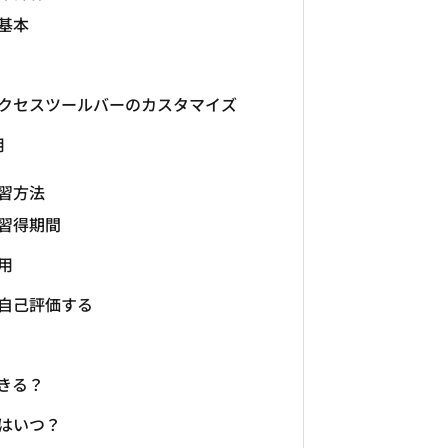
基本
クセスツールバーのカスタマイズ
用
練習方法
習得期間
用
自己評価する
できる？
はいつ？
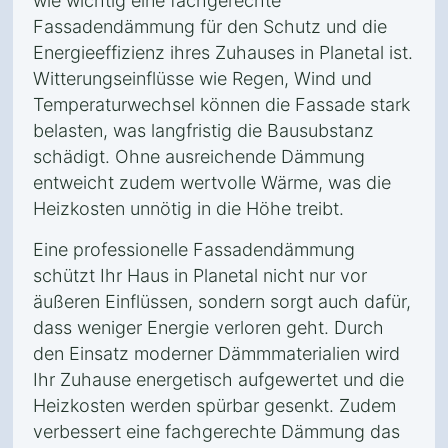
wie wichtig eine fachgerechte
Fassadendämmung für den Schutz und die
Energieeffizienz ihres Zuhauses in Planetal ist.
Witterungseinflüsse wie Regen, Wind und
Temperaturwechsel können die Fassade stark
belasten, was langfristig die Bausubstanz
schädigt. Ohne ausreichende Dämmung
entweicht zudem wertvolle Wärme, was die
Heizkosten unnötig in die Höhe treibt.
Eine professionelle Fassadendämmung
schützt Ihr Haus in Planetal nicht nur vor
äußeren Einflüssen, sondern sorgt auch dafür,
dass weniger Energie verloren geht. Durch
den Einsatz moderner Dämmmaterialien wird
Ihr Zuhause energetisch aufgewertet und die
Heizkosten werden spürbar gesenkt. Zudem
verbessert eine fachgerechte Dämmung das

□ □ □ □ □ □ □

» Required action
Set down all the data again exactly as above, pictures excluded.

» Final answer
基本
クセスツールバーのカスタマイズ
用
練習方法
習得期間
用
自己評価する
できる？
はいつ？
wie wichtig eine fachgerechte
Fassadendämmung für den Schutz und die
Energieeffizienz ihres Zuhauses in Planetal ist.
Witterungseinflüsse wie Regen, Wind und
Temperaturwechsel können die Fassade stark
belasten, was langfristig die Bausubstanz
schädigt. Ohne ausreichende Dämmung
entweicht zudem wertvolle Wärme, was die
Heizkosten unnötig in die Höhe treibt.
Eine professionelle Fassadendämmung
schützt Ihr Haus in Planetal nicht nur vor
äußeren Einflüssen, sondern sorgt auch dafür,
dass weniger Energie verloren geht. Durch
den Einsatz moderner Dämmmaterialien wird
Ihr Zuhause energetisch aufgewertet und die
Heizkosten werden spürbar gesenkt. Zudem
verbessert eine fachgerechte Dämmung das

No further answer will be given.